15. Apparatus as claimed in claim 1, further comprising means for detecting a position of said fiber relative to an introducer or catheter.

16. Apparatus as claimed in claim 1, wherein said means for detecting a position of said fiber includes markings on said fiber and a reader for detecting said markings.

17. Apparatus as claimed in claim 16, wherein said reader is situated on said introducer or catheter.

18. A method of therapeutic application of energy to a tissue, comprising the steps of:

delivering optical energy through a delivery optical fiber from a laser to a treatment site at a distal end of the delivery fiber;

detecting overheating of at least one of said delivery fiber and said tissue; and

controlling an output of said laser in response to a temperature at said treatment site before burn back occurs.

19. A method as claimed in claim 18, wherein said step of controlling an output of said laser includes the step of modulating said output of said laser by absorbing, deflecting, or attenuating said laser light in response to detection of said temperature.

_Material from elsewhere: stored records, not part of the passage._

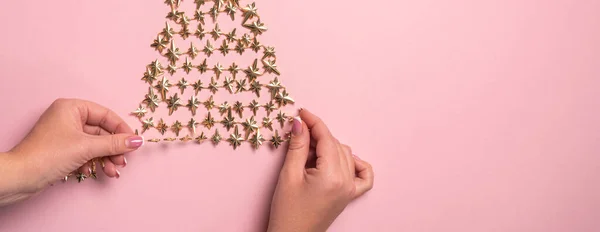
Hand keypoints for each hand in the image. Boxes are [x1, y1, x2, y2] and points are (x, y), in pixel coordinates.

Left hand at [0, 98, 142, 205]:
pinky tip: (94, 172)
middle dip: (113, 149)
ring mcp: (65, 134)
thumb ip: (115, 144)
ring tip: (111, 171)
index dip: (121, 129)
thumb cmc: (48, 155)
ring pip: (95, 144)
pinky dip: (93, 162)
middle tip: (122, 162)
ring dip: (105, 158)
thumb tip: (137, 141)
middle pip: (101, 132)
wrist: (20, 177)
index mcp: (72, 108)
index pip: (105, 115)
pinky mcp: (62, 149)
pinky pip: (85, 152)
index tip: (134, 143)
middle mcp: (68, 117)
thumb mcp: (87, 147)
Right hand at [267, 109, 374, 231]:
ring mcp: (350, 189)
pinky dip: (354, 163)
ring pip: (345, 154)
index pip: (326, 138)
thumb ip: (297, 146)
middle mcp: (346, 181)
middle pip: (335, 144)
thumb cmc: (287, 212)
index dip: (313, 122)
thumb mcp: (288, 175)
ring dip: (328, 147)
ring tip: (306, 153)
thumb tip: (300, 124)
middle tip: (298, 134)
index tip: (302, 112)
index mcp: (332, 176)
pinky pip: (362, 174)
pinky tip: (339, 159)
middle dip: (317, 135)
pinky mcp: (349, 195)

20. A method as claimed in claim 18, wherein said step of controlling an output of said laser includes the step of modulating said output of said laser in response to a detected wavelength of radiation emitted at said treatment site, said wavelength being indicative of said temperature.

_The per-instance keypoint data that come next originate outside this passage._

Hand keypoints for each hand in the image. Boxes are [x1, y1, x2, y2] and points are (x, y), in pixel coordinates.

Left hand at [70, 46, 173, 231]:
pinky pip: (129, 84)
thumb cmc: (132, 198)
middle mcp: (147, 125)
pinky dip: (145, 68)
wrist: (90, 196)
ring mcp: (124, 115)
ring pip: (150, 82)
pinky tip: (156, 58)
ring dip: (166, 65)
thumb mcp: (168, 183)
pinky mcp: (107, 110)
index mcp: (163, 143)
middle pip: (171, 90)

21. A method as claimed in claim 18, further comprising the step of generating an alarm signal upon detection of a temperature indicative of overheating.

22. A method as claimed in claim 21, further comprising the step of cleaning said fiber in response to said alarm signal.

23. A method as claimed in claim 18, further comprising the step of cleaning said fiber following overheating.

24. A method as claimed in claim 23, wherein said step of cleaning said fiber includes the step of delivering a cleaning fluid to said fiber.

25. A method as claimed in claim 24, wherein said step of delivering said cleaning fluid delivers said cleaning fluid in vivo.

26. A method as claimed in claim 23, wherein said step of cleaning said fiber includes the step of controlling a continuous supply of fluid to said treatment site.

27. A method as claimed in claim 18, further comprising the step of detecting a position of said fiber relative to an introducer or catheter.

28. A method as claimed in claim 27, wherein said step of detecting a position of said fiber includes the step of detecting markings on said fiber.

29. A method as claimed in claim 27, further comprising the step of shutting off the laser in response to detecting that said fiber has been withdrawn into said introducer or catheter.

30. Apparatus for preventing damage to an introducer or catheter for positioning an optical fiber relative to a treatment site, comprising:

a reader positioned relative to said introducer or catheter for reading markings on said fiber; and

a circuit response to a position detected by said reader for sounding an alarm or shutting off said laser when said fiber is withdrawn into said introducer or catheter.